Prêtre à Auxerre, Simon (Grégory Gadebois) se dévoue corps et âme à ses paroissiens. Au beau milieu de l’enterrement de l’un d’entre eux, Louise (Géraldine Nakache), avec qui il avait eu une liaison, douze ans plus tôt, avant son ordination, revient dans sa vie et lui présente son fils, Aloé. Elle lui demande de le reconnaître.
Le cinéma décidément aime à s’emparer des sujets de notre temps. L’Eglise en est un. "Grâce à Dieu" documentait le combat mené par les victimes d’abus sexuels commis par le père Breynat et couverts par l’archevêque de Lyon Philippe Barbarin. "Magnificat", que je n’ai pas vu tant les critiques qui ont accompagné sa sortie l’été dernier étaient cinglantes, avait pour héroïne une femme cachant son sexe pour devenir prêtre.
"Paternel" (qui aurait pu s’appeler "Mon père") interroge le célibat des prêtres et l’obligation de chasteté « parfaite et perpétuelle » à laquelle ils sont tenus, une règle instaurée depuis le XIème siècle dans l’Eglise catholique. Le droit canonique est plus flou sur une éventuelle paternité. On conçoit aisément qu’elle suppose une violation du devoir de chasteté si la paternité intervient après l’ordination et qu’elle est donc, dans cette hypothèse, interdite. Mais quid d’une paternité intervenant avant l’ordination, par exemple pour des veufs auxquels la procréation dans le cadre du mariage ne serait entachée d’aucun manquement ? Ont-ils le droit de devenir prêtre ou le fait d’avoir des enfants le leur interdit-il ?

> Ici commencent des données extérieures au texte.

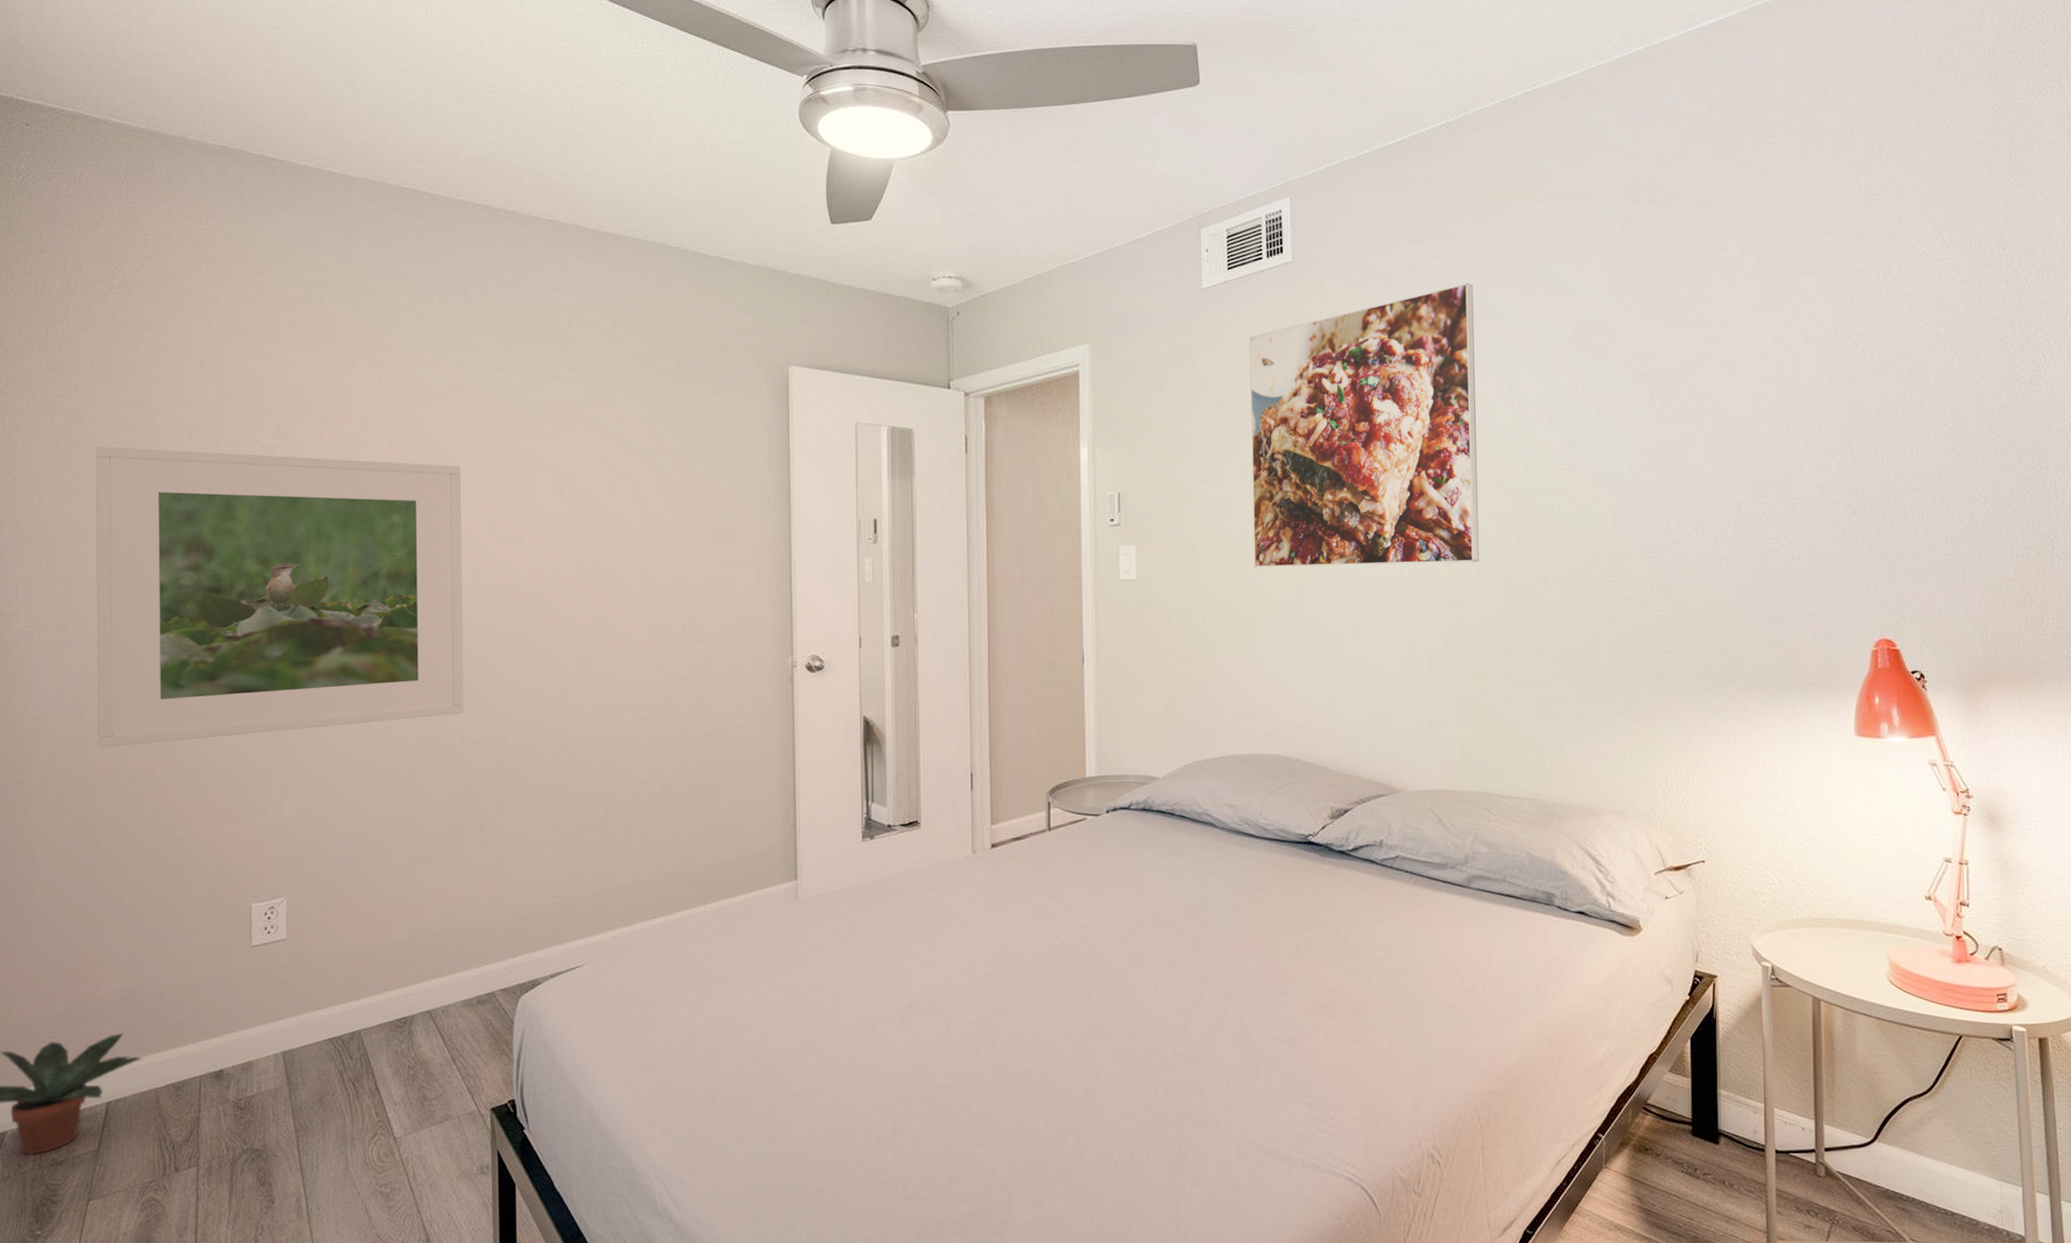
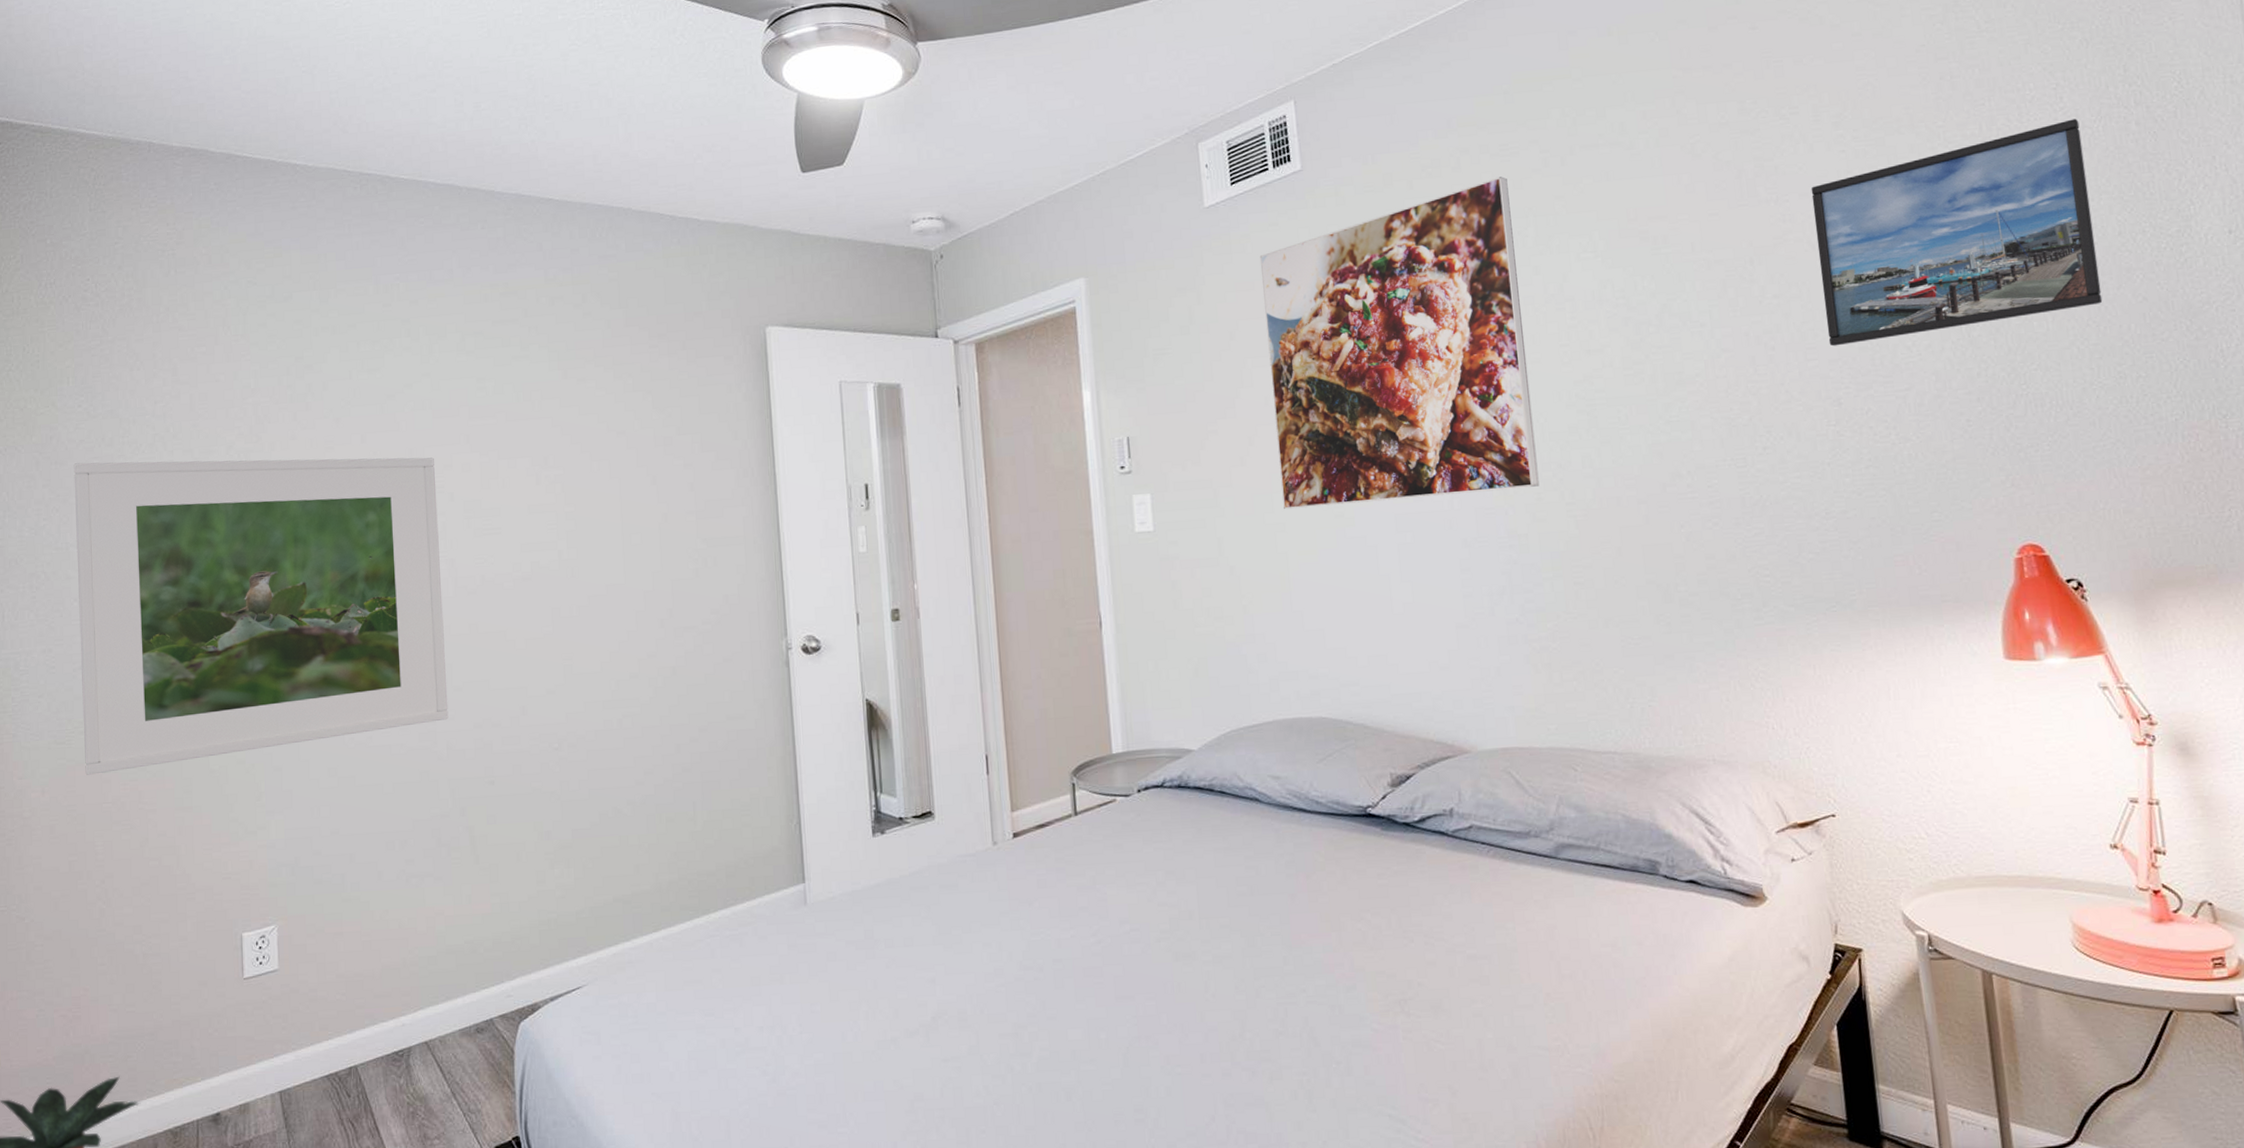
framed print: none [1732,274,1964,457] -> present [1811,119,2103,347]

Rassurez-vous cher lecteur : "Paternel" ne s’enferme pas dans les arguties juridiques qui font le bonheur d’un conseiller d’Etat en exercice ou d’un vice-président honoraire (dont le rapport sur les abus sexuels dans l’Eglise qu’il a rédigé est dûment cité dès les premières minutes du film) qui en ont devisé ensemble jeudi soir sous la pluie. Beaucoup plus classiquement, "Paternel" décortique le dilemme auquel Simon est confronté lorsqu’il apprend brutalement sa paternité : devoir renoncer à sa vocation pour assumer sa paternité.
"Paternel" a un immense mérite. Il documente avec une grande précision et, autant que j’en puisse juger malgré ma médiocre expérience, sans la caricaturer, la vie quotidienne d’un prêtre. Il en montre la grandeur et les servitudes : les offices qui se succèdent, les sollicitations des fidèles, la vie à la cure, en compagnie d’un autre prêtre (l’excellent Lyes Salem) et de l’intemporelle « bonne du curé » (interprétée par Françoise Lebrun qu’on n’a jamais autant vue sur les écrans que depuis qu’elle approche ses quatre-vingts ans), la solitude sentimentale aussi…
"Paternel" a néanmoins un grave inconvénient : on en connaît par avance l’issue. Gregory Gadebois est un gros nounours si attachant, la foi chrétienne qui l’inspire est tellement soucieuse de l’Autre et généreuse dans l’amour qu’elle lui porte, qu’on n’imagine pas un instant que Simon puisse fermer sa porte à son enfant. Il suffit de jeter un oeil à l’affiche, à la bande-annonce et à cette critique (!) pour que tout suspense – si suspense il y eût – soit éventé.